A veces no vemos con claridad lo más grande, lo más evidente, lo que está en nuestras narices que son nuestros propios errores. En cambio lo chiquito, lo que está más lejos, los errores de los demás eso sí lo vemos con toda claridad.
«Hipócritas» nos dice Jesús el día de hoy. Porque te das cuenta de la pajita que hay en el ojo ajeno y no te das cuenta del tronco que tienes en el tuyo.
Cuando tengas un problema con una persona, antes de sacarle una lista de reclamos, pregúntate qué es lo que tú has hecho mal. Empieza reconociendo lo que tú has hecho mal y cambiar tú mismo.

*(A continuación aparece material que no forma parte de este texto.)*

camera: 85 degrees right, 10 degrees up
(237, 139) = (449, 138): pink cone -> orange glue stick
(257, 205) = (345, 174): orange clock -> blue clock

Si empiezas por tus propios errores, vas a ser más capaz de ayudar al otro a cambiar. En primer lugar porque vas a darle el buen ejemplo. En segundo logar porque lo vas a poder corregir con la humildad de quien también sabe que se ha equivocado y no con la soberbia de quien cree tener toda la razón.
No se puede corregir a una persona sin amor ni caridad. Como no se puede hacer una intervención quirúrgica sin anestesia porque el paciente se moriría de dolor. El amor es como esa anestesia que le permite al otro poder aceptar la corrección.
Si sientes placer o gusto por corregir los errores del otro, eso no viene de Dios.